Computing various performance measures

So far, our focus has been on computing the stationary probabilities in the RFB/GFB process. In this section, we discuss how the stationary probabilities can be used to compute other performance measures. In Section 3.8.1, we consider the distribution of the number of jobs in the system and its moments. In Section 3.8.2, we consider the distribution of response time and its moments. Since the computation of these performance measures depends on particular multiserver systems and details of modeling, we will illustrate the approach via an example in the case of an M/M/2 queue with two preemptive priority classes (recall Figure 3.3), and briefly discuss how this can be applied to other multiserver systems.

Figure 3.28: Markov chains whose stationary probabilities are computed via DR in the analysis of an M/M/2 queue with two preemptive priority classes.

(a) high priority jobs

(b) low priority jobs

Figure 3.28 shows the Markov chains whose stationary probabilities are computed via DR in the analysis of an M/M/2 queue with two preemptive priority classes.
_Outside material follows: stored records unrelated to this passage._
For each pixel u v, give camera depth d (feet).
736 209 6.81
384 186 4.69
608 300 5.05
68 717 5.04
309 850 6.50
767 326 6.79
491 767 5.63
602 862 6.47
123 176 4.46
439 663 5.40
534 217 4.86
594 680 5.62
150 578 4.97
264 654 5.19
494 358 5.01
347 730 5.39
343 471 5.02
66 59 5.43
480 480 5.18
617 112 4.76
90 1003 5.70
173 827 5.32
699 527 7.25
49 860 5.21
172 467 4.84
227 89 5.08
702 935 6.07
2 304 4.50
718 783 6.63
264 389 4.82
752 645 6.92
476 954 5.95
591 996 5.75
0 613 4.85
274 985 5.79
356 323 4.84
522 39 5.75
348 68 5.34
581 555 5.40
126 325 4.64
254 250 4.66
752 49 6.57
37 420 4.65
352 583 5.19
Figure 3.28(a) shows the background process, where state (level) $\ell$ corresponds to the state with $\ell$ high priority jobs for $\ell\geq 0$. Let $\pi_\ell^{(H)}$ be the stationary probability in state (level) $\ell$ of the background process. Observe that $\pi_\ell^{(H)}$ is the probability that there are $\ell$ high priority jobs in the system for $\ell\geq 0$. Figure 3.28(b) shows the 1D Markov chain reduced from the 2D Markov chain (FB process), where level $\ell$ consists of the states with $\ell$ low priority jobs for $\ell\geq 0$. Let $\Vec{\pi_\ell}^{(L)}$ be the stationary probability vector in level $\ell$ of the 1D Markov chain shown in Figure 3.28(b). Observe that $\Vec{\pi_\ell}^{(L)}\Vec{1}$ is the probability that there are $\ell$ low priority jobs in the system for $\ell\geq 0$.